ANNIE: I’m a second semester graduate student in the Rhetoric and Writing department. I completed my B.A. in Professional and Technical Writing in the Spring 2013. I currently work in the University Writing Center on campus, but I hope to be teaching at UALR in the Fall of 2014.

How Did We Meet? How Long Have We Been Together?

Annie: Well…I met Ben right after my 21st birthday. The whole thing is a really long story…

Ben: I was living with my best friend at the time, who worked with Annie.  The funny thing is, I actually worked at the same place in a different department, but didn’t know Annie worked there as well.

Annie: Yeah, we passed like ships in the night for a few years…but you know how small Little Rock is. We were bound to meet eventually!

Ben: My friend, also named Ben, invited her over one night after telling me how much I’d like her and how much he thought we’d click.  It took us about 10 minutes to do just that, and we’ve been…pretty much attached at the proverbial hip since then.  Ben was our best man at the wedding, needless to say.

Annie: Haha, yeah, I was set up! I didn’t get any background info on Ben, but when I met him I thought he was SO handsome and smart. We played a drinking game, kind of like Truth or Dare, and I dared him to kiss me! …but I asked in French …

Ben: I knew the most negligible amount of French then…but I got the point.  I kissed her, and…that was that. We’ve been together for nearly eight years, married for almost four of those.

What Are Our Interests?

Annie: He ended up a French minor! I guess I got him hooked, lol. Ben also has an amazing love for humans, and was destined for anthropology, but to both of our surprise he also took to primatology like a natural.

Ben: Annie has been a lifelong adorer of language, and she also has an innate ability to write whatever she decides to write, ridiculously well.

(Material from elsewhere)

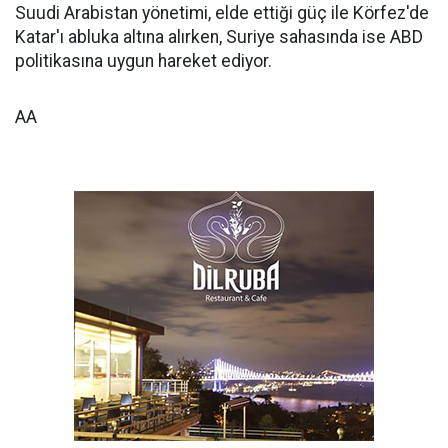
Suudi Arabistan yönetimi, elde ettiği güç ile Körfez'de
Katar'ı abluka altına alırken, Suriye sahasında ise ABD
politikasına uygun hareket ediyor.
AA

When Did We See How They Overlap?

Ben: We’ve known that our interests overlap for most of our relationship, but just never realized how they could professionally overlap until recently.

Annie: Yeah, it was sort of shocking. Early in our dating we shared a basic love of learning, music, art, pretty much tons of interests, but when we had to get serious and declare for our future professions, we were a little sad because we assumed that with him in primatology, and me in writing and language, we’d never really have an opportunity to research together, or form theories that involve both of our fields.

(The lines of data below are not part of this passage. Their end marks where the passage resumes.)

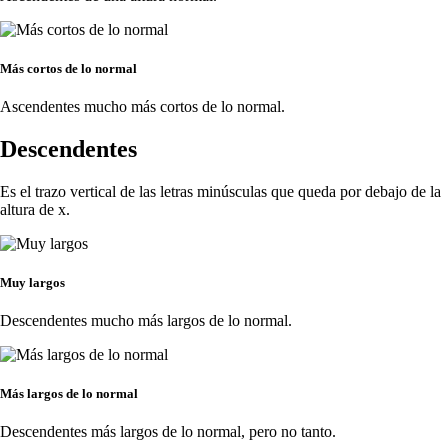
Más cortos de lo normal
Ascendentes mucho más cortos de lo normal.
Descendentes
Es el trazo vertical de las letras minúsculas que queda por debajo de la
altura de x.
Muy largos
Descendentes mucho más largos de lo normal.
Más largos de lo normal
Descendentes más largos de lo normal, pero no tanto.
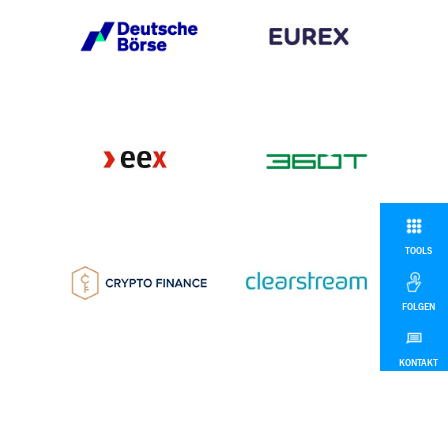
TOOLS
FOLGEN
KONTAKT
MEHR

How Did The Project Come To Be? What is The Project?

Ben: Annie came to me with an article from her language theory course that asserted a lack of evidence for the comparison of human language systems to that of living primates.

Annie: I knew, from the past few semesters of listening to Ben talk about his research that some of the claims were outdated, and I wanted to know what he thought of the article’s ideas. I then took the information he gave me to Dr. Kleine, my professor, who suggested we co-author a paper since we had issues with the claim.

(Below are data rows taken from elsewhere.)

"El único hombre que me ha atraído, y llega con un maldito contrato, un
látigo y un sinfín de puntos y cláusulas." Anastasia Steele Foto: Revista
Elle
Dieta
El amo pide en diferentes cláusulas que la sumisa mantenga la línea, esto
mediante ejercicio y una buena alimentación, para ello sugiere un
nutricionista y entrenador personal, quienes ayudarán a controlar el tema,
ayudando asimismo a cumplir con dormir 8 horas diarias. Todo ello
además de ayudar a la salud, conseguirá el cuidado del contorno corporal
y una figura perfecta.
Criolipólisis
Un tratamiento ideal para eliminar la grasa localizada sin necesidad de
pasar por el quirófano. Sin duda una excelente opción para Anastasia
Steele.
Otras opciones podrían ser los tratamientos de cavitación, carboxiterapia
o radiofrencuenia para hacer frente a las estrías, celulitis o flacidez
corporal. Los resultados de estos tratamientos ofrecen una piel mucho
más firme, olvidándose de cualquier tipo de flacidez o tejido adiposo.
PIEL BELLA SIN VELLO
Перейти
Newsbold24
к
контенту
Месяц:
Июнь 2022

Ben: I’ll be authoring our paper from the primatologist’s perspective and Annie will be authoring as a linguist. We’d like to look into treating ape communication the same way that we treat analysis of human language, if that’s possible, if it’s ever been done before.

Annie: We’d like to see if we can find ways to use studies of primates today to locate some shared, deep features in our ways of communicating. Thanks to Ben educating me about our evolutionary relationship to primates, I now think of them as our quieter cousins!

Ben: The ideas have been pouring out of us since we realized we wanted to explore this, and it looks like we’ve got a whole semester’s worth of hard library research ahead of us.  Dr. Kleine is encouraging us to try for publication, and we couldn’t be more excited!